Data Factory allows parameterization in many parts of our solutions. We can parameterize things such as connection information in linked services as well as blob storage containers and files in datasets. We can also parameterize certain properties in activities. For instance, we can write an expression to determine the stored procedure to be executed in a Stored Procedure Activity or the filename in the sink (destination) of a Copy Activity.
But we cannot parameterize the invoked pipeline in an Execute Pipeline Activity. This means we need to find workarounds in order to have a metadata-driven execution framework. What I mean by metadata-driven execution framework is that data is stored in a data store (in my case, a SQL Database) and used to determine what pipelines and activities get executed. With this type of framework, if I don’t want a specific pipeline to execute, I would just update my data in the datastore rather than delete the pipeline execution from the parent pipeline. We’ve been doing this type of development in SSIS for years, and Biml has played a big part in that. But SSIS allows us to parameterize the Execute Package Task.

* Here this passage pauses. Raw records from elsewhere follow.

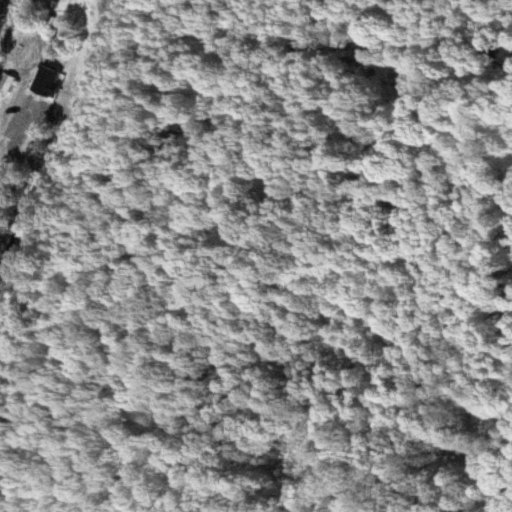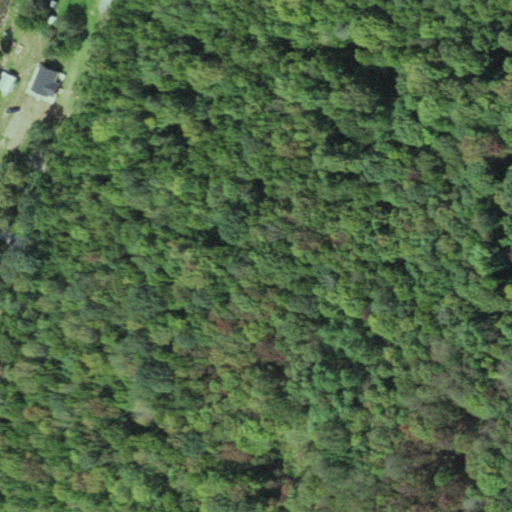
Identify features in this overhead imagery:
building: (16, 131)
road: (66, 134)
building: (6, 318)
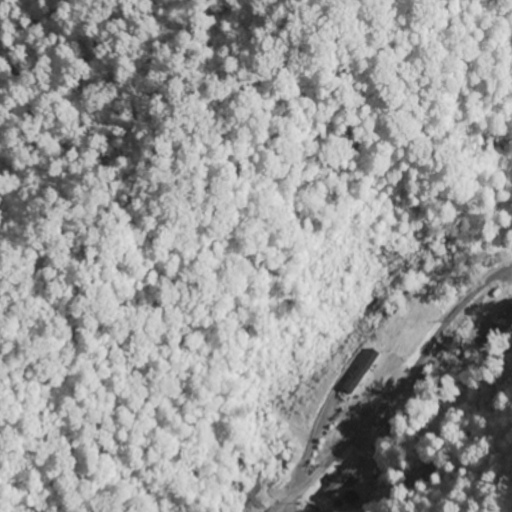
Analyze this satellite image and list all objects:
building: (358, 372)
road: (396, 392)
building: (341, 478)
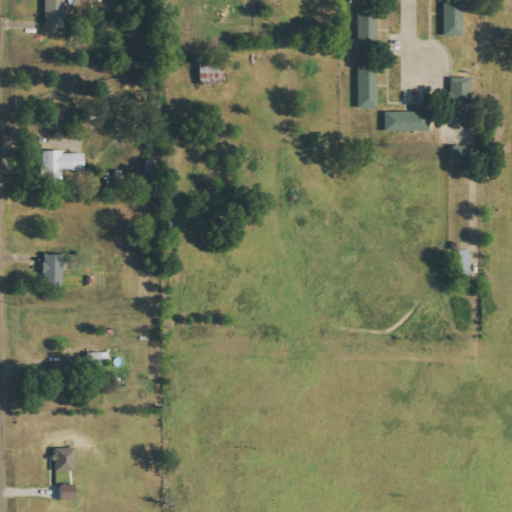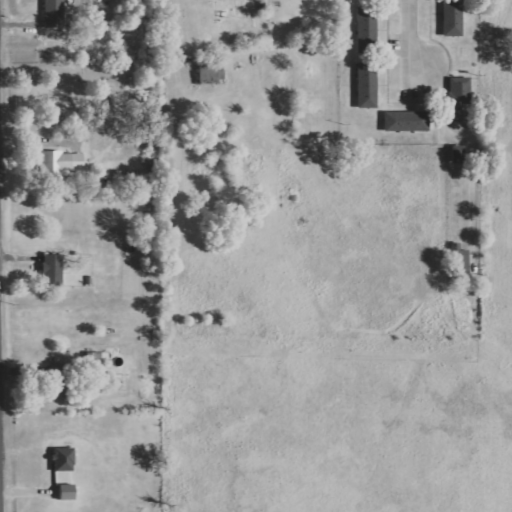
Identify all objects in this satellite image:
building: (55, 13)
building: (453, 17)
building: (368, 26)
road: (410, 41)
building: (211, 69)
building: (368, 85)
building: (458, 97)
building: (407, 121)
building: (457, 154)
building: (61, 165)
building: (53, 270)
road: (2, 334)
building: (64, 459)
building: (67, 492)
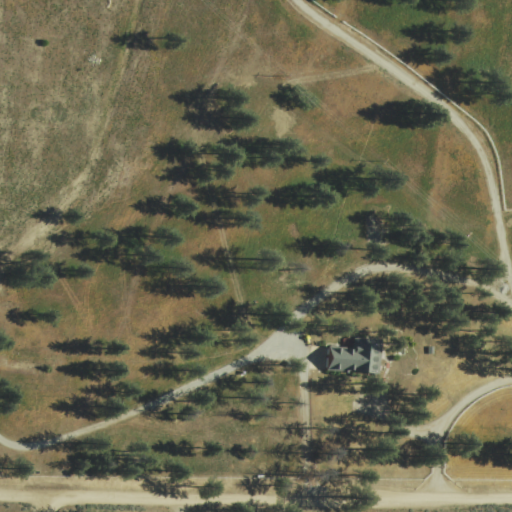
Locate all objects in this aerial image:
road: (446, 116)
road: (421, 271)
building: (353, 355)
building: (350, 357)
road: (147, 403)
road: (402, 427)
road: (255, 497)
road: (46, 504)
road: (180, 504)
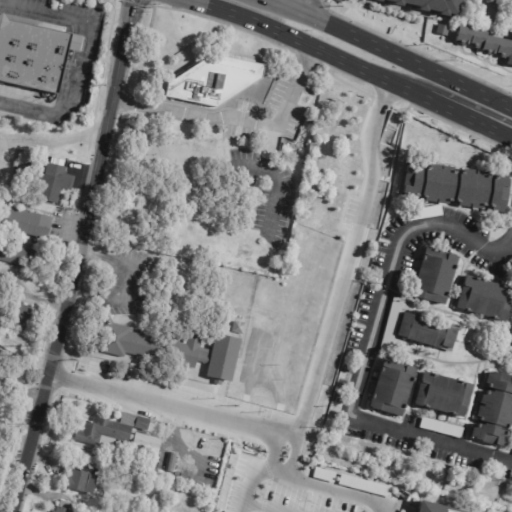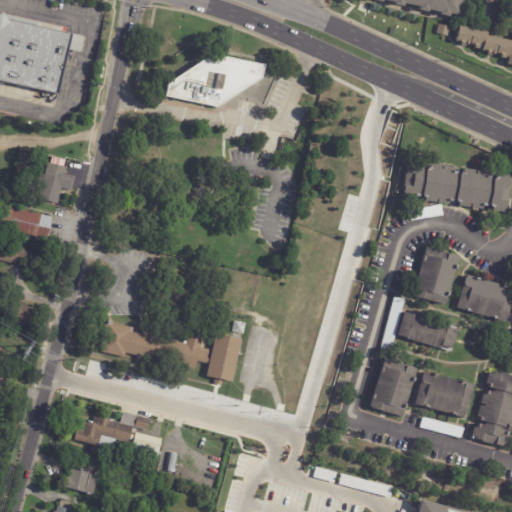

Since we can’t implement this parameterized execution of pipelines natively, we need to look for something that Data Factory can call to accomplish the task. Paul Andrew has a nice framework that uses Azure Functions. I was working on a Data Factory solution for a client who doesn’t have C# or PowerShell developers on hand to help with the ELT process, so we needed to explore a low-code solution.
While there is no Logic App activity in Data Factory we can use a Web Activity to call the Logic App. I might have a pipeline that looks something like what is pictured below.
Within the ForEach loop is a single Web Activity.
I used some variables and parameters in an expression to populate the URL so it would be dynamic. I used a GET method in the call.
My initial version of my Logic App is shown below.
I added path parameters in my HTTP request trigger to allow me to capture the information I need to execute the appropriate pipeline. For me this included the pipeline name, a data source ID, and a country. Your parameters would vary according to your requirements.
Logic apps has an action called “Create a pipeline run”. You tell it which data factory, which pipeline, and any parameter values needed for the pipeline execution.
At this point in the workflow, our pipeline would be executing. But now we need to know when it has finished. That’s what the Initialize Variable and Until Loop actions are handling. I created a string variable called Pipeline Status and set the default value to “InProgress”. My Until loop action checks my pipeline execution status. If it’s still running, it waits 5 seconds, gets the new status, and assigns that status to the variable. This repeats until the pipeline execution is no longer in progress.
Here’s the expression I used to check whether the pipeline execution is still running:
@and(not(equals(variables('PipelineStatus'), 'InProgress')),not(equals(variables('PipelineStatus'), 'Queued')))
Once the pipeline execution is complete, an HTTP response with the pipeline status is sent back to the caller.
This is all great until you find out that Logic Apps will experience an HTTP timeout if the request takes more than 2 minutes.
Do you have any pipelines that take longer than two minutes to execute? If so, you need to change your solution to handle this. Note that you would have the same issue with Azure Functions, although it would give you 230 seconds instead of 120 seconds before it timed out. We need to switch to an asynchronous call to support long running pipelines. Paul has already done this in his framework using Azure Functions. In Logic Apps, we can change our response to an asynchronous response and then implement a polling pattern to check the status. We could alternatively implement a webhook action. I’ll write about updating the solution to handle long running pipelines in a future post.